The role of community for a sense of wellbeing

In terms of cultural and recreational spaces, urbanists emphasise the importance of communality and the need to create centres of gravity, which would inspire people to nurture them themselves.

“I believe that feelings of communality, socialisation, and integration in society are crucial for people’s wellbeing in their living environment. As such, these are aspects that are truly important to encourage in residential districts. A good primary boost could be certain areas intended for communities, but this doesn’t necessarily have to be buildings – it could be pavilions, resting areas or active leisure zones with exercise equipment, or even a small library. What is most important is to discern the needs of every individual community and find out what they specifically need,” D. Baltrušaitis says.
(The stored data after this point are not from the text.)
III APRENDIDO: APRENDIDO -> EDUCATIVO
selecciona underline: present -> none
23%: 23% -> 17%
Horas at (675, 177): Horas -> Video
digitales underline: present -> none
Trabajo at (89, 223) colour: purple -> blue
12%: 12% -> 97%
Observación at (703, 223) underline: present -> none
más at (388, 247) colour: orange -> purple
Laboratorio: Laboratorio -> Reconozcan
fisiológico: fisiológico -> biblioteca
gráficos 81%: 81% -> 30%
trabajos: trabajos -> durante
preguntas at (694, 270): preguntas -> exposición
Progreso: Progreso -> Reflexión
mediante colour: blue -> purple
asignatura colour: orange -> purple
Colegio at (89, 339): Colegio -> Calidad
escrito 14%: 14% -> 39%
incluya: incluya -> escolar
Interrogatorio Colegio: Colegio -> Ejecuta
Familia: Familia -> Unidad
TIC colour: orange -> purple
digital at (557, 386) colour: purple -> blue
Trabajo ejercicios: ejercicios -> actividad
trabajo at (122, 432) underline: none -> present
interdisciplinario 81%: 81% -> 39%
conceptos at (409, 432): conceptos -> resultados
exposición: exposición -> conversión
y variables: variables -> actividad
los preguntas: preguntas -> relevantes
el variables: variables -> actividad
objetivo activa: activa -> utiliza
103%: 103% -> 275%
According to the specialist, when resolving the lack of cultural infrastructure, one shouldn’t think only of monuments and sculptures. This also includes various architectural interventions and other solutions, which could also encourage communality.

“This could be even setting up a city garden or multifunctional pavilions, which would satisfy the needs of communities, and would allow for various activities,” the urbanist notes.

According to M. Marozas, most such solutions do not demand much investment.

“This is because the most valuable moments are simple and pleasant traditions or initiatives, which show that people are cared for. For example, this could be a book-sharing stand or similar small initiatives, which show that a creative and harmonious community resides in the district,” M. Marozas states.

The Spinter Tyrimai survey consulted 1,006 residents of Vilnius on their satisfaction with their home districts.